Start of Given entries
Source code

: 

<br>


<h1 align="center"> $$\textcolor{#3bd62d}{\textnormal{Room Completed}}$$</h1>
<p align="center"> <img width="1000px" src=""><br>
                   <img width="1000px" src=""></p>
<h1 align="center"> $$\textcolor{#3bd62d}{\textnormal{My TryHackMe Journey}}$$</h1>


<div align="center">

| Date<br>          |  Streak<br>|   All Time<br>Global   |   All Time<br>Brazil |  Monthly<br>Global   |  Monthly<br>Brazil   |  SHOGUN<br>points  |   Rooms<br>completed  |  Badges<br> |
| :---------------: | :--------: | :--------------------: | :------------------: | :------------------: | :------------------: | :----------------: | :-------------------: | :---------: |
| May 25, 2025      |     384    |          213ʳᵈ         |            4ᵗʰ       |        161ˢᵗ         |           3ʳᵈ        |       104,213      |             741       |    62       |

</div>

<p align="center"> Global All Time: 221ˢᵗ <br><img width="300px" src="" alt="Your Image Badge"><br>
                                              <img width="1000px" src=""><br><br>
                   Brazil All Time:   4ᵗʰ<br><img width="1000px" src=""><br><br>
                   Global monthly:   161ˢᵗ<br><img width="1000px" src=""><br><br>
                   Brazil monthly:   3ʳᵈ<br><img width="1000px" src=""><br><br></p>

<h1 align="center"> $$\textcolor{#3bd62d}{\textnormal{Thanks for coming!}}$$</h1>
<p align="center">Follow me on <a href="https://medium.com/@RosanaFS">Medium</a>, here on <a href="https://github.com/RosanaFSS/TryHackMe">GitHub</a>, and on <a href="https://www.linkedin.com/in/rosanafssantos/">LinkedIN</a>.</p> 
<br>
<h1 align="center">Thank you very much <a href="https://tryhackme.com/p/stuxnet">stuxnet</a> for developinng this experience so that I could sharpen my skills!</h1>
End of Given entries
Start of Given entries
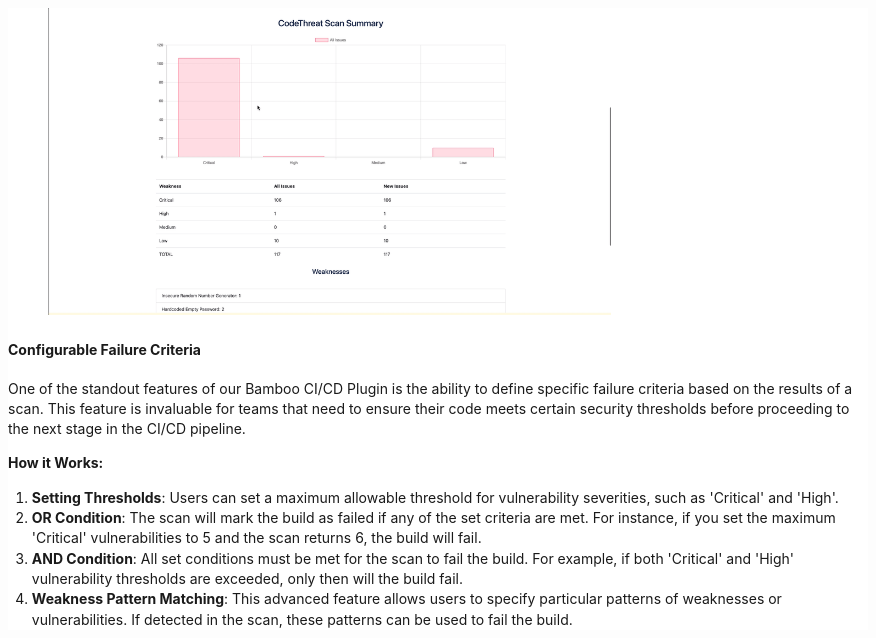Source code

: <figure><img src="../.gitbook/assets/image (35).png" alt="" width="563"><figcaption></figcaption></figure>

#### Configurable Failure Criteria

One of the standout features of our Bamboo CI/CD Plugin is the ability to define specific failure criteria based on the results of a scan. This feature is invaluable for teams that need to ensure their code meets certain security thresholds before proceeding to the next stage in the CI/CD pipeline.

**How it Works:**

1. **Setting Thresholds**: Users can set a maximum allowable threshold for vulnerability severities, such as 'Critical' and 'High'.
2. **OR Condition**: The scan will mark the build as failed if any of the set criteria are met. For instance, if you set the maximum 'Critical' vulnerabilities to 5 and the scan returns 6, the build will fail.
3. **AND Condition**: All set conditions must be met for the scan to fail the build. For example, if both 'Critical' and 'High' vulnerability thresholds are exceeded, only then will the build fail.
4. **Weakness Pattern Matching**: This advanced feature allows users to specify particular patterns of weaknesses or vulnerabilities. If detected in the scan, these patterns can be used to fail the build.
End of Given entries
* **Instructions for the task**:
If a line in the data above contains "align", return that line.

* **Reply**:
<h1 align="center"> $$\textcolor{#3bd62d}{\textnormal{Room Completed}}$$</h1>
<p align="center"> <img width="1000px" src=""><br>
<h1 align="center"> $$\textcolor{#3bd62d}{\textnormal{My TryHackMe Journey}}$$</h1>
<div align="center">
<p align="center"> Global All Time: 221ˢᵗ <br><img width="300px" src="" alt="Your Image Badge"><br>
<h1 align="center"> $$\textcolor{#3bd62d}{\textnormal{Thanks for coming!}}$$</h1>
<p align="center">Follow me on <a href="https://medium.com/@RosanaFS">Medium</a>, here on <a href="https://github.com/RosanaFSS/TryHackMe">GitHub</a>, and on <a href="https://www.linkedin.com/in/rosanafssantos/">LinkedIN</a>.</p> 
<h1 align="center">Thank you very much <a href="https://tryhackme.com/p/stuxnet">stuxnet</a> for developinng this experience so that I could sharpen my skills!</h1>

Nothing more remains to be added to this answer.